Problem A -
Answer these questions from the page below on library projects in Africa:
(i) How many postcards make up the Casimir Zagourski collection?
(ii) Where are the Uganda Christian University archives located?
(iii) Who will be the vendor for filming the Sudan United Mission archives?
Problem B - Write the next part of the page below on library projects in Africa, picking up after its final sentence.

Text segment -
------------------------
Library Projects and Activities in
or about...
AFRICA
L’AFRIQUE QUI DISPARAIT! THE CONGO
POSTCARDS OF CASIMIR ZAGOURSKI
Exhibition based on the Casimir Zagourski postcard
collection, now part of the Library's African Collection,
which consists of 200 postcards made from photographs taken by
Casimir Zagourski in Africa between 1924 and 1941, which formed
a part of his overal project, "L'Afrique Qui Disparait" (Disappearing
Africa). The photos are set in what is now the Democratic Republic
of Congo (formerly known as the Belgian Congo), Uganda, Rwanda,
Burundi, Chad, Kenya, Central African Republic, Cameroon, and
Congo-Brazzaville. The postcards depict a variety of aspects of
everyday life in these different settings, including, for example,
housing styles and traditional grave sites.
Sterling Memorial Library (Nave), jANUARY 15 -
February 28, 2007.
Collaborative Research on Encoding and
Preserving Materials in Bamum Script
In August 2006, at the request of the Bamum
Scripts and Archives Project, Charles Riley worked for two weeks in Foumban,
Cameroon, to collect materials for use in the preservation of the
Bamum script, in order to develop a proposal for its digital encoding.
Invented and in use since the 1890's, this script is represented
by a sizable archive of unpublished materials housed in the Foumban
Royal Palace. Efforts to preserve this collection are being made
possible, in part, through the Endangered Archives Programme administered
by the British Library and sponsored by the Lisbet Rausing Charitable
Fund.
Time frame: 2006
Contact: Charles
Riley, Catalog Assistant
The Records
of the Church of Uganda
The Divinity School Library is partnering
with Uganda Christian University (UCU) to archive and microfilm
Christian records in Uganda and the Great Lakes region of East
Africa. The records cover the history of the Anglican Church of
Uganda and are kept at the UCU archives located in Mukono, about
fifteen miles northeast of Kampala. The project is being financed
under the Latourette Initiative for the Documentation of World
Christianity. The microfilming is expected to begin in September
2006.
Time frame: 2006 onward
Contact: Paul
Stuehrenberg, Divinity Librarian
Microfilming of the Sudan
United Mission Archives
The archives of the Sudan United Mission
are currently held at the Centre
for the Study of Christianity in the Non-Western World at
the University of Edinburgh. With income from the Latourette
Initiative for the Documentation of World Christianity,
the Yale Divinity School Library has agreed to underwrite
the cost of filming this archive. Adam Matthew Publications
will be the vendor.
Time frame: 2005-06
Contact: Paul
Stuehrenberg, Divinity Librarian
Journal of Religion in Africa
At the suggestion of the editors of the Journal
of Religion in Africa, which
was not held at any African institution, the Yale Divinity School
Library agreed to underwrite the cost of a subscription to the
journal for selected African institutions in return for their
sending us “grey” literature documenting Christianity
in their regions.
------------------------
Supplied entries -
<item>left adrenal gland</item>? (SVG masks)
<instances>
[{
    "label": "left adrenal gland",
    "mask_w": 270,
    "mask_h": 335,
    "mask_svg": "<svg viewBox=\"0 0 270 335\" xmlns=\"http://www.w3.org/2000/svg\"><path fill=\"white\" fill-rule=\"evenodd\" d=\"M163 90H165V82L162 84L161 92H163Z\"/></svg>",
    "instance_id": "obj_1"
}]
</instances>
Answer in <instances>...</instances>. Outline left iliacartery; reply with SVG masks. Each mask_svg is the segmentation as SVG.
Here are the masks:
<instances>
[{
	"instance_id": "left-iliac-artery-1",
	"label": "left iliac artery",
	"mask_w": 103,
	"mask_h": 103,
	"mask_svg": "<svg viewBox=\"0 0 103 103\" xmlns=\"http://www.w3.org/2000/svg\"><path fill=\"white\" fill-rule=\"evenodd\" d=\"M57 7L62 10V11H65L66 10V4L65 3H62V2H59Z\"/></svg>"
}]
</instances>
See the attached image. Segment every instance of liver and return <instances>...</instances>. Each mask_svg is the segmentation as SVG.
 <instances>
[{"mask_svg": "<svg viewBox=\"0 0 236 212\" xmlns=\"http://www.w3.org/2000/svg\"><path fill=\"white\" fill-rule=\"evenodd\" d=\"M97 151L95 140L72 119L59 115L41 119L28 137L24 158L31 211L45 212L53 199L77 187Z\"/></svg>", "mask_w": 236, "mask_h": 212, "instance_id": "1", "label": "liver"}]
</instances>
------------------------
Reply A -
(i) 200 postcards.
(ii) In Mukono, about fifteen miles northeast of Kampala.
(iii) Adam Matthew Publications.

Reply B -
Time frame: 2005-06
Contact: Paul
Stuehrenberg, Divinity Librarian
Proposal
to Add the Vai Script to the Basic Multilingual Plane (BMP)
of the Universal Character Set (UCS)
Working Group document written
by Michael Everson (writing systems expert and Unicode
Standard co-author), Charles Riley, and José Rivera
(CDLI [Cuneiform Digital Library Initiative] Research
Associate, UCLA) as a proposal to add the West African
Vai script to the Basic Multilingual Plane (BMP) of
the Universal Character Set (UCS).
The Vai writing system, in use in Liberia
since the mid-19th century, will be included into a future release
of the Unicode Standard for character encoding. This will allow
for enhanced communication and computing in the Vai language,
which will in turn increase accessibility to archival texts
written using its script.
Time frame: 2005
Contact: Charles
Riley, Catalog Assistant
Archiving The Papers
of Gakaara wa Wanjau
Dorothy Woodson, Curator of the African Collection,
with the assistance of Derek Peterson, Director of the African Studies
Centre at Cambridge University, is organizing the manuscript materials
and published papers of the noted Kenyan journalist, publisher and
dissident, Gakaara wa Wanjau (1921-2001), and providing a copy, along
with the originals, to the National Library of Kenya.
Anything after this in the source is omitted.